Segment Open

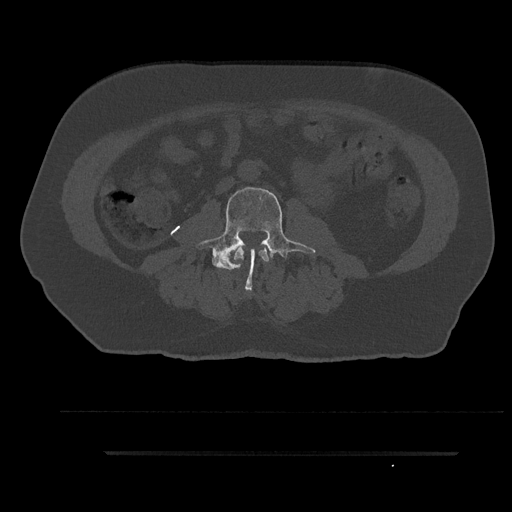
CT including the spine, one axial slice. Slice 49 of 797 in the series (ordered by position). Reconstruction kernel Br40s/3. 120 kVp. Bone window (W 1800 / L 400 HU). 0.5 mm slice thickness. 512 × 512 image matrix, field of view 432 × 432 mm. Patient: male, 63 years. From the clinical record (not read from this slice): primary cancer: renal.
Annotated regions visible in this slice (semi-automatically segmented with operator editing):
- L2 vertebra: bounding box <234,247,269,269> (left, top, right, bottom; pixels)
- L3 vertebra: <196,185,316,291>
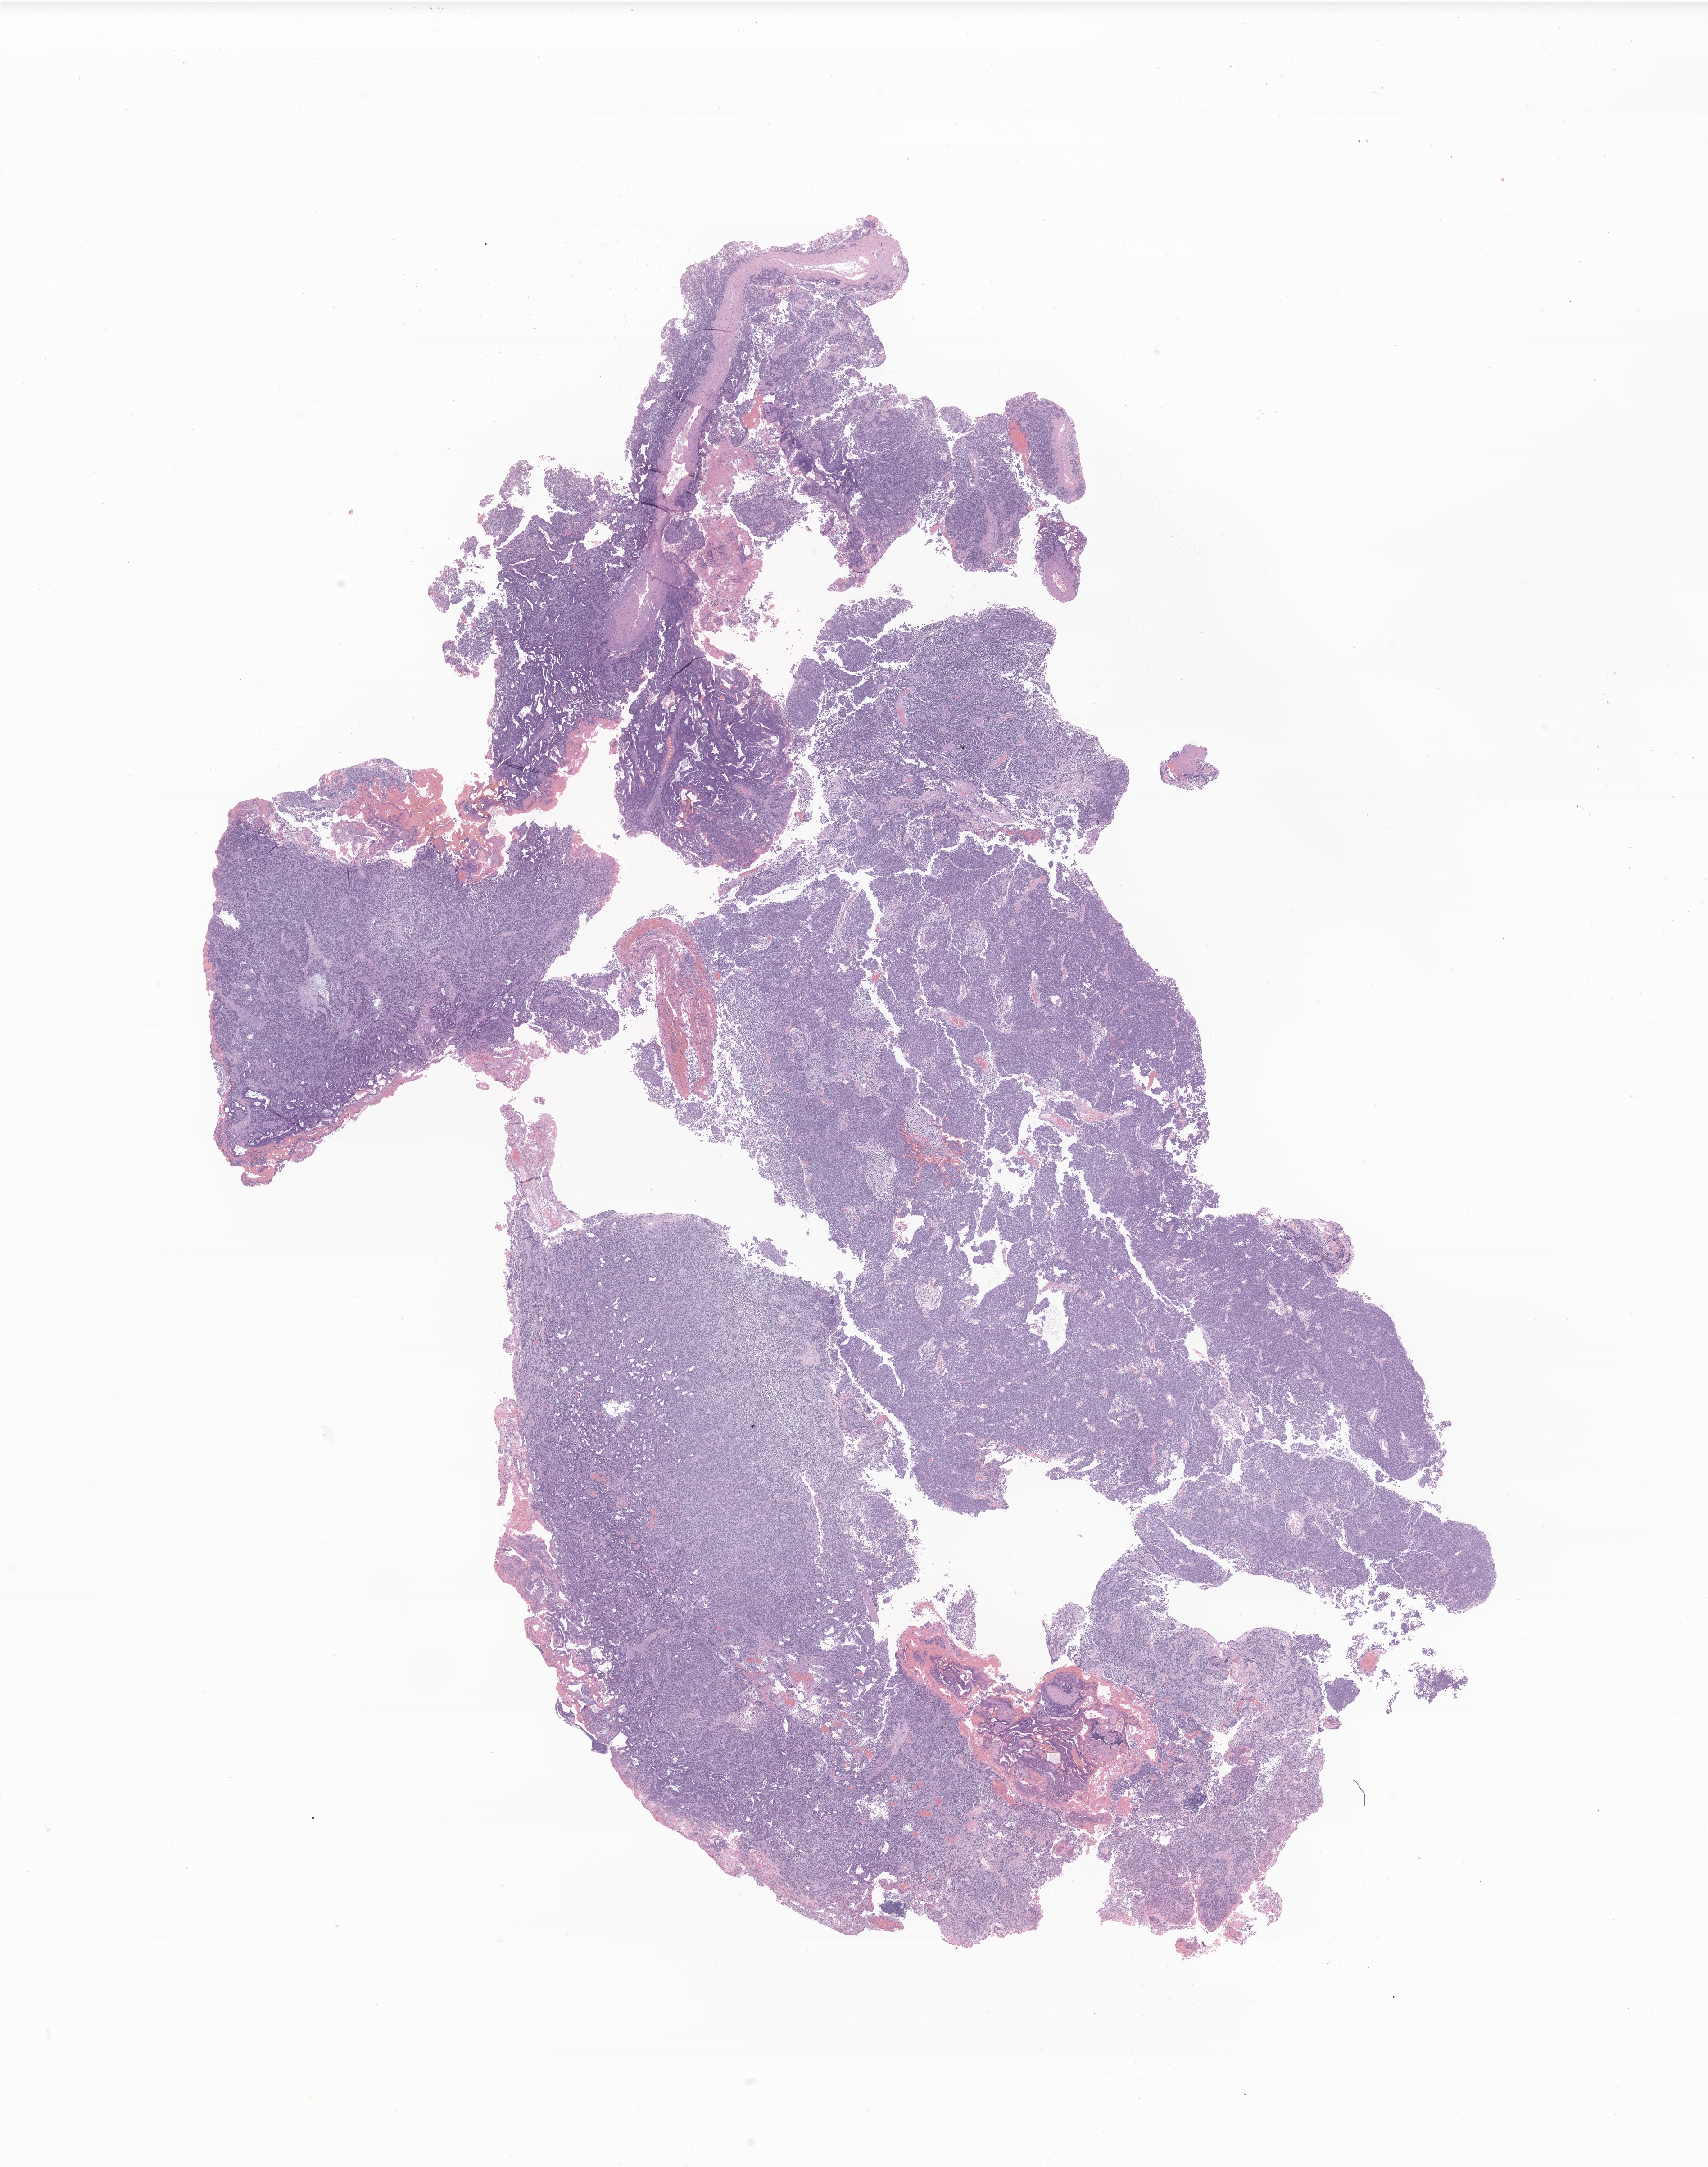
Haematoxylin and eosin whole-slide image of tumor tissue from the brain, shown as a low-resolution overview of the whole scanned area (about 16.0 x 20.3 mm); formalin-fixed, paraffin-embedded (FFPE) tissue. Patient: male, age 44 months (3 years 8 months).
Recorded diagnosis: Medulloblastoma, NOS.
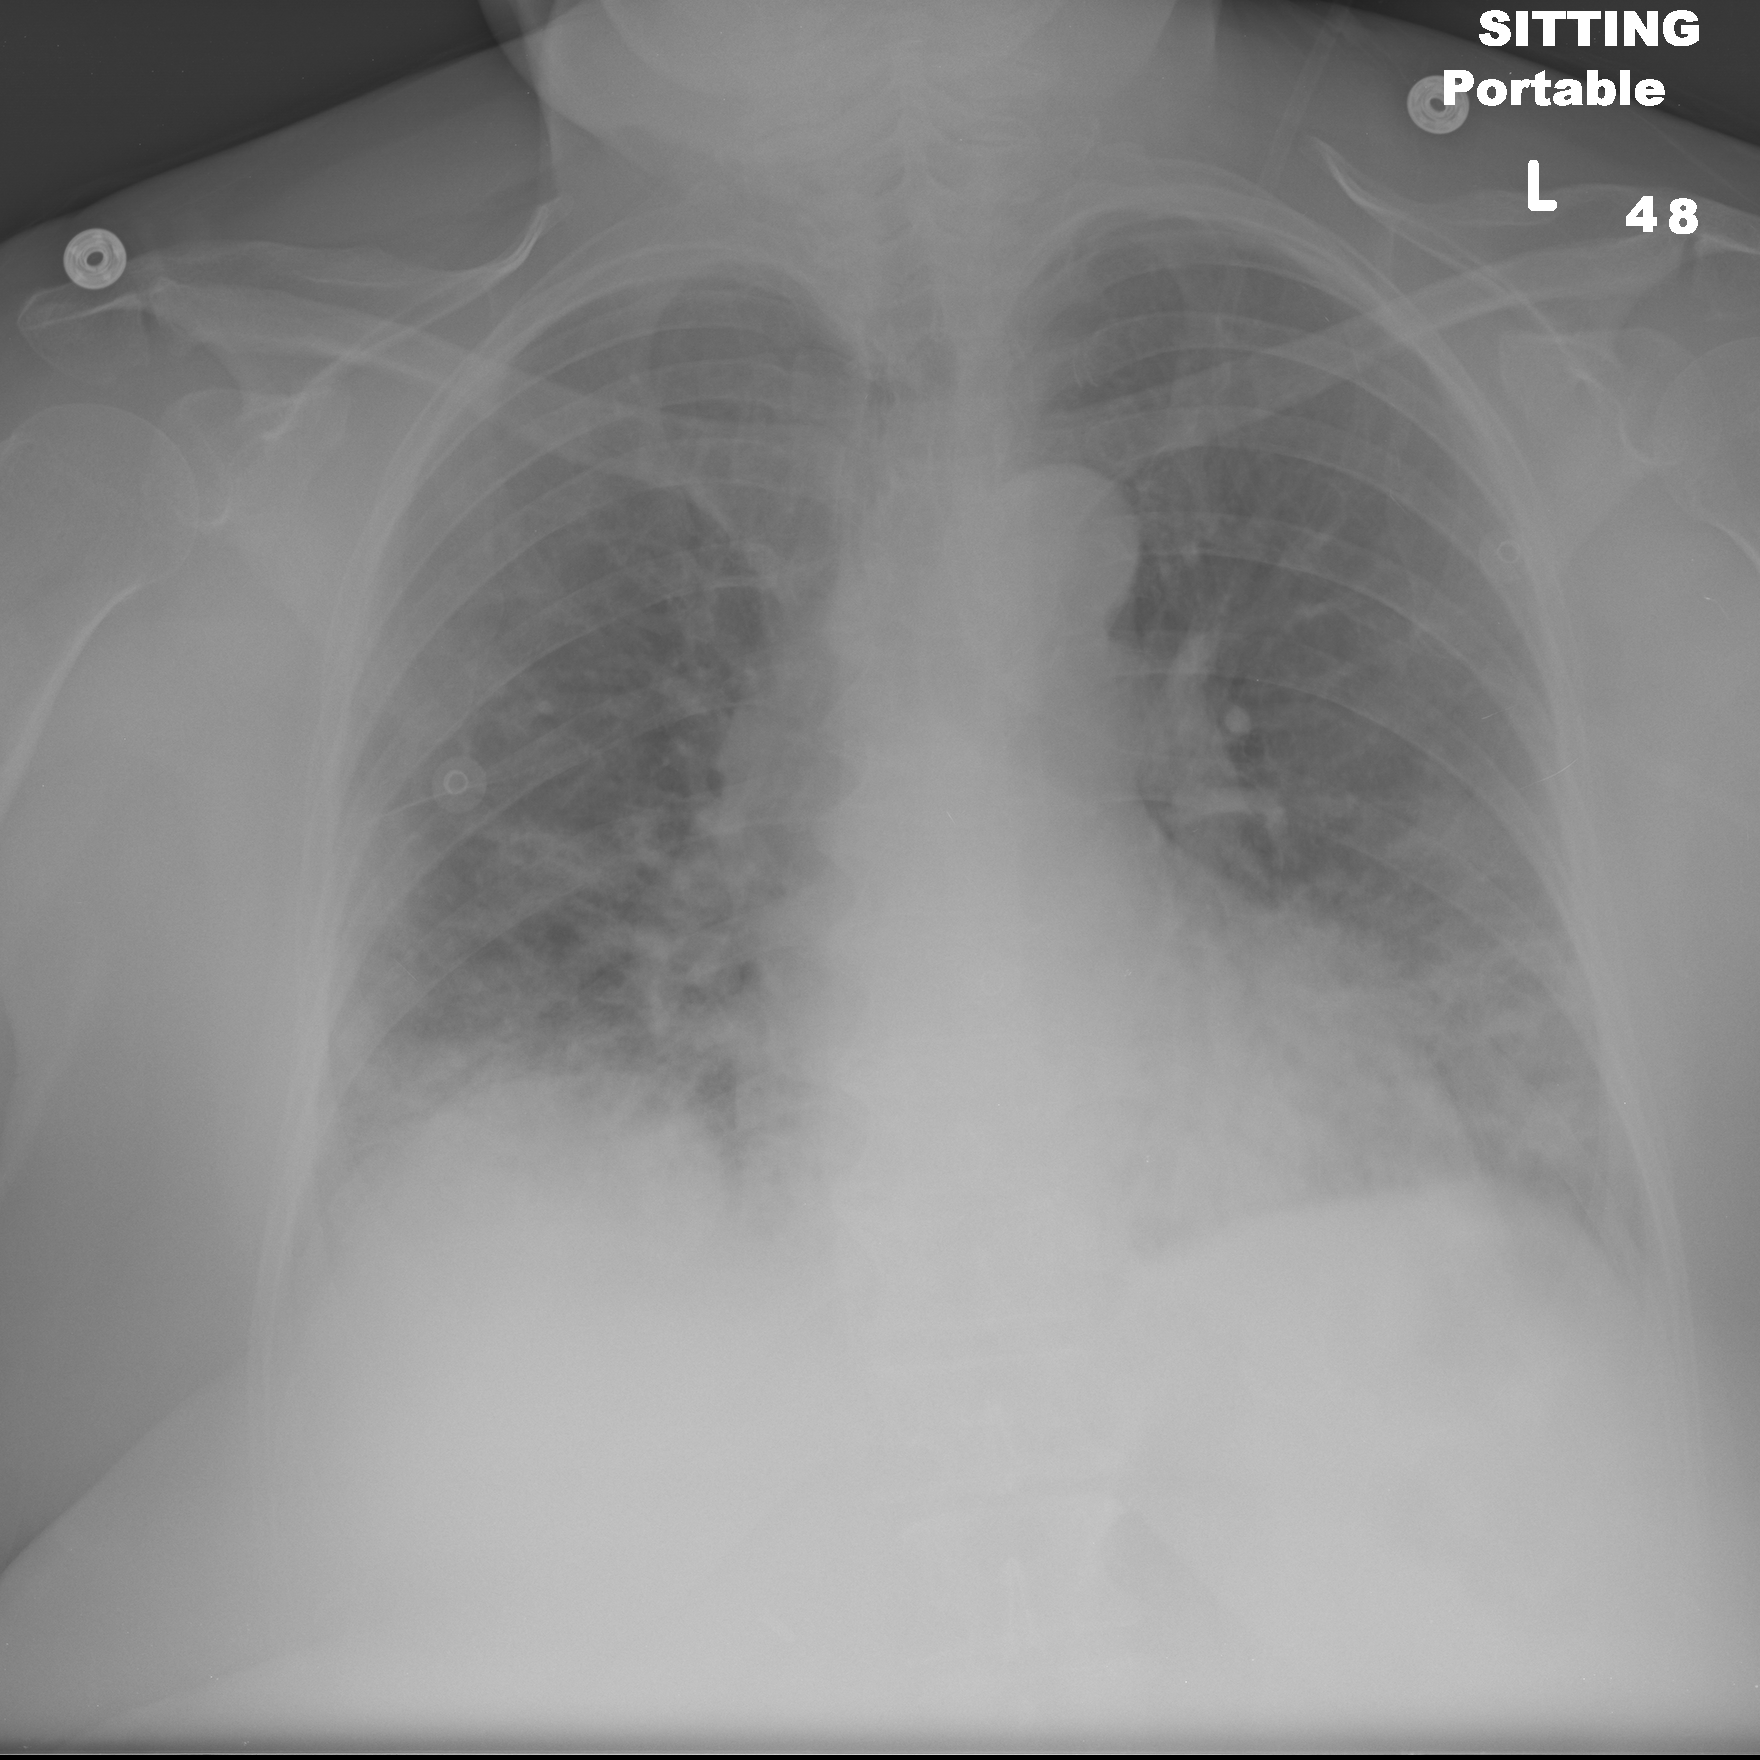
Chest X-ray (portable), AP projection. Female patient, age 67 years; imaged 2 days after the COVID-19 diagnosis.
Radiologist's key findings for this exam: Worsening bilateral airspace disease is seen within the lower lobes.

Segment Closed

WHAT YOU NEED TO DO: From the material above, give again exactly the lines from the one that contains "- L3 vertebra: <196,185,316,291>" through the one that contains "Chest X-ray (portable), AP", and leave out the pictures.

ANSWER SECTION:
- L3 vertebra: <196,185,316,291>
Haematoxylin and eosin whole-slide image of tumor tissue from the brain, shown as a low-resolution overview of the whole scanned area (about 16.0 x 20.3 mm); formalin-fixed, paraffin-embedded (FFPE) tissue. Patient: male, age 44 months (3 years 8 months).
Recorded diagnosis: Medulloblastoma, NOS.
Chest X-ray (portable), AP projection. Female patient, age 67 years; imaged 2 days after the COVID-19 diagnosis.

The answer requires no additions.